2011 • 12

La maternité chez les femmes vivant avec le VIH/Sida dans les territoires français d’Amérique : Guadeloupe, Guyane, Martinique, Saint-Martin

Estelle Carde et Dolorès Pourette

Résumé

L’épidémie du VIH/sida, dans les Départements Français d’Amérique (DFA) et la commune de Saint-Martin, se caractérise par des taux d’incidence six fois supérieurs à ceux de la métropole et une transmission hétérosexuelle importante - les femmes y représentent près de la moitié des personnes infectées.

L’objectif de cette recherche était d’analyser les processus de décision, de vécu et de prise en charge de la procréation, pour les femmes vivant avec le VIH/sida dans quatre territoires français de la Caraïbe : la Guyane, Saint-Martin, la Guadeloupe et la Martinique.

Elle a été réalisée en 2009 par entretiens semi-directifs et observations auprès de 41 femmes concernées par la maternité (enceintes, en désir de grossesse, ou ayant eu au moins un enfant depuis leur dépistage) et de 94 professionnels de la santé et du social qui les prennent en charge.
L’analyse a porté sur l’offre de soins, les représentations et les pratiques des femmes, et celles des professionnels.

Sur les quatre terrains, l’absence de maîtrise de leur sexualité caractérise le parcours reproductif des femmes, que leur partenaire soit informé ou non de leur séropositivité, qu’il soit désireux ou non d’avoir un enfant. Les femmes affirment accorder une grande importance à la maternité, en dépit du contexte du VIH, d’où leurs réticences à interrompre une grossesse déjà engagée. Cependant les femmes étrangères et en situation de précarité expriment beaucoup plus rarement un désir d’enfant que les femmes françaises. Alors que les premières ne semblent pas anticiper cet événement, les secondes ne l’envisagent souvent que de façon réfléchie, après avoir dans un premier temps suspendu tout projet de procréation par crainte de la transmission à l’enfant.

Les femmes étrangères comme les françaises démarrent le plus souvent leur grossesse sans en informer les soignants, et ce malgré les relations le plus souvent bonnes qu’elles entretiennent avec ces derniers.
Le risque de transmission à l’enfant est la principale inquiétude des femmes enceintes, et leur première motivation pour être observantes. Des ruptures de suivi sont néanmoins observées, notamment chez des femmes contraintes de cacher leur séropositivité, y compris à leur partenaire, par crainte de la stigmatisation et du rejet.

Les professionnels sont globalement satisfaits de leur prise en charge, et sont soulagés de pouvoir accompagner un processus qu’ils déconseillaient à leurs patientes il y a encore une quinzaine d’années.

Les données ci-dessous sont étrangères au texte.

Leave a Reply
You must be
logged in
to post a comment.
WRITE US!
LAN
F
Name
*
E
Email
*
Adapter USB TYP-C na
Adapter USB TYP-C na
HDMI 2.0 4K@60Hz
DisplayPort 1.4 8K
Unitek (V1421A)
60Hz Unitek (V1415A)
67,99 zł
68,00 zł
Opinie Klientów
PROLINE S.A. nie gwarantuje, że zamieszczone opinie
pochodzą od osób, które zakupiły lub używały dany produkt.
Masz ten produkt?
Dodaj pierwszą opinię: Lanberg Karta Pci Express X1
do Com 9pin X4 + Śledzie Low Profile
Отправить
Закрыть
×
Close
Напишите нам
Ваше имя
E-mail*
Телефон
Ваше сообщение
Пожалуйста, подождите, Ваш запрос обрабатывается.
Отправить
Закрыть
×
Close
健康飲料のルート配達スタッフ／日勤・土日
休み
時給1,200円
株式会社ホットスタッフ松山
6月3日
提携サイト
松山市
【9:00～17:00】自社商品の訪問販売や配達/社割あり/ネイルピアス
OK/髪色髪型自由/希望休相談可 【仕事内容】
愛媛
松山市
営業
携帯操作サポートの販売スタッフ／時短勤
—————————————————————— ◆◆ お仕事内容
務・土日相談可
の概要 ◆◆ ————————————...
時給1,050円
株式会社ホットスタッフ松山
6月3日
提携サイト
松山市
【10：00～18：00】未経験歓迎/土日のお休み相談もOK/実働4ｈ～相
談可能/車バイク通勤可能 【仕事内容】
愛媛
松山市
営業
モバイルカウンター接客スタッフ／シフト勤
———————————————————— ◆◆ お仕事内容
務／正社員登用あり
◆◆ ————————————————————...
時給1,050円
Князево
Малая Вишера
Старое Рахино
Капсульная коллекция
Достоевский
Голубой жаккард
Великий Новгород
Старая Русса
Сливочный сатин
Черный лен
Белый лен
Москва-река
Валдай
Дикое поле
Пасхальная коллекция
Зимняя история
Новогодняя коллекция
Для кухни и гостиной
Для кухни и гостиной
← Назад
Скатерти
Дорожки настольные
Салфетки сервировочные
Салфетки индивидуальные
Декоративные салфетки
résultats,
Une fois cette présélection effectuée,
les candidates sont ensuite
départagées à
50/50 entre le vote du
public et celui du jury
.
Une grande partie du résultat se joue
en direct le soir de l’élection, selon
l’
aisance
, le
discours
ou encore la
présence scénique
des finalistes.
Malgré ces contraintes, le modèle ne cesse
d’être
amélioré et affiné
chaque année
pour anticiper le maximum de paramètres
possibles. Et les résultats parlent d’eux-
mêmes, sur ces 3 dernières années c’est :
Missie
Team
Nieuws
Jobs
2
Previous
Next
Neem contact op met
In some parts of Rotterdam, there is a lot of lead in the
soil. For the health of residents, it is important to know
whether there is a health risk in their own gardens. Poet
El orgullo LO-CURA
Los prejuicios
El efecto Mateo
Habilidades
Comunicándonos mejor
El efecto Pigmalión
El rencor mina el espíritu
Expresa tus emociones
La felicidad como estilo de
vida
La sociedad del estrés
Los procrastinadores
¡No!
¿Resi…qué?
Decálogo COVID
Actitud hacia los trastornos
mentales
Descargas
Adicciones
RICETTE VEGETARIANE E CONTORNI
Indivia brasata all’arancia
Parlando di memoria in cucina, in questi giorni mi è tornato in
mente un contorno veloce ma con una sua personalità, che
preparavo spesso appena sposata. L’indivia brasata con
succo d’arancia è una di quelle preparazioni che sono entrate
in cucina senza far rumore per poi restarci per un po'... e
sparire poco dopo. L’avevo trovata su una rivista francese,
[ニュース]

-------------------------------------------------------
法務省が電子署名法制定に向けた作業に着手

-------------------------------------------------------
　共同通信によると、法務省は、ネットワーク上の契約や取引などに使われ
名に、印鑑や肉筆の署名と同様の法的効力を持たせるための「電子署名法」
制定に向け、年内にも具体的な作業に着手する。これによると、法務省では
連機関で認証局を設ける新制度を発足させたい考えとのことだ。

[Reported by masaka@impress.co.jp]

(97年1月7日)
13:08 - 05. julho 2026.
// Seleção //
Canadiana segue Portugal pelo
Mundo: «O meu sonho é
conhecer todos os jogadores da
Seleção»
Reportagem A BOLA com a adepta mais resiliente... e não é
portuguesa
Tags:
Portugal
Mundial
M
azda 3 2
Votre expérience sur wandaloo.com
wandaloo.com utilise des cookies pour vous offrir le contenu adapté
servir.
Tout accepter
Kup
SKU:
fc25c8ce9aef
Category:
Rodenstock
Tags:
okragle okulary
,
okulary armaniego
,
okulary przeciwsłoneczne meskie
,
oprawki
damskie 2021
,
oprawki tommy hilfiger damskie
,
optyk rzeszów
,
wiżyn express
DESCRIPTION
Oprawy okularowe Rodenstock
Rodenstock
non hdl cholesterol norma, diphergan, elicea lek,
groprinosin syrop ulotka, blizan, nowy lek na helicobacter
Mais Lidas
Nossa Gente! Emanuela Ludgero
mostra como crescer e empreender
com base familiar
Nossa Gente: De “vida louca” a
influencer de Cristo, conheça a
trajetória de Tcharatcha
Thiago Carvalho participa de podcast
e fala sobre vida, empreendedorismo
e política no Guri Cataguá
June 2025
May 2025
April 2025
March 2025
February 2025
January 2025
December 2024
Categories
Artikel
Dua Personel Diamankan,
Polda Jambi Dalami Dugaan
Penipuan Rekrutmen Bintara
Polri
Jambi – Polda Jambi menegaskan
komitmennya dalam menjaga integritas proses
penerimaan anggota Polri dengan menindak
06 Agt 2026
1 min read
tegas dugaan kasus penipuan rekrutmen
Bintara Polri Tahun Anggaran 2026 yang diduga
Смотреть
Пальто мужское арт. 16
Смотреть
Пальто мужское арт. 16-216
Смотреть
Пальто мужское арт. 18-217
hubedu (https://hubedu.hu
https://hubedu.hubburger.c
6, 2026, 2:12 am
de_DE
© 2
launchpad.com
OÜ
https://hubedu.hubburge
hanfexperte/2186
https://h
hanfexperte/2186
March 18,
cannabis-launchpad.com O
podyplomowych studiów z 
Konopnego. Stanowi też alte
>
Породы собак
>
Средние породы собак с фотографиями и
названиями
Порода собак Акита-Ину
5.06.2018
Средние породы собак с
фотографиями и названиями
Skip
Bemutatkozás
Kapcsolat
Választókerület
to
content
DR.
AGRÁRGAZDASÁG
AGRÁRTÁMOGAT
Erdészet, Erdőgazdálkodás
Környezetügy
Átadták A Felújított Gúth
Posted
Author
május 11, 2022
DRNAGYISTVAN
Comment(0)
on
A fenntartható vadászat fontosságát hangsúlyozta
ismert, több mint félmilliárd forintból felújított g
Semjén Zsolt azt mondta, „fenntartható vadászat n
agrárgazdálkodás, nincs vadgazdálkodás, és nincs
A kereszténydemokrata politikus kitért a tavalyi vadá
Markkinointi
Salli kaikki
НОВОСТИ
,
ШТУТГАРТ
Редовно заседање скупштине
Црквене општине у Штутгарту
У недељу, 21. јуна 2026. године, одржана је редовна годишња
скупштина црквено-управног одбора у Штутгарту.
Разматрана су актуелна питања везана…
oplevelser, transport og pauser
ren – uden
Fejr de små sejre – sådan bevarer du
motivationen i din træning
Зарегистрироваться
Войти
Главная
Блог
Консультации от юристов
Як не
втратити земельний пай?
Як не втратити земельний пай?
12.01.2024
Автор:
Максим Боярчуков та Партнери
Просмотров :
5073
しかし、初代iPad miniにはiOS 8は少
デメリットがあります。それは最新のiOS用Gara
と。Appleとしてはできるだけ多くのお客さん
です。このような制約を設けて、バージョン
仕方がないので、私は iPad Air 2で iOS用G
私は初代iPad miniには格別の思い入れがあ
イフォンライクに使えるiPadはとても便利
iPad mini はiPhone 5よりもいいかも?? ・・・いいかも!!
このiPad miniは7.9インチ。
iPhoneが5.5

Cette prise en charge est cependant compliquée, en Guyane, par les grandes distances et des difficultés de communication entre les soignants et les patientes étrangères. Par ailleurs, sur les quatre terrains, les professionnels regrettent les difficultés socio-économiques et administratives qui interfèrent sur le suivi médical des femmes et de leurs enfants. Ils mettent en place diverses mesures, passant souvent par la pluridisciplinarité, pour tenter de maintenir le suivi des femmes pendant et entre les grossesses, et pour assurer la prise en charge des nouveaux-nés.

Enfin, l’absence de centre de PMA accessible aux couples concernés par le VIH dans ces territoires et la complexité de l’accès à de tels centres en métropole réduisent considérablement les possibilités de procréation des femmes séropositives ayant un problème de fertilité et/ou dont le conjoint est également séropositif, surtout quand elles sont étrangères.

Le rapport se conclut par une série de recommandations visant l’amélioration des conditions sociales et médicales de la maternité chez les femmes vivant avec le VIH/sida.

Mots-clés

Femmes, VIH/sida, Départements français d’Amérique, maternité, immigration, PTME.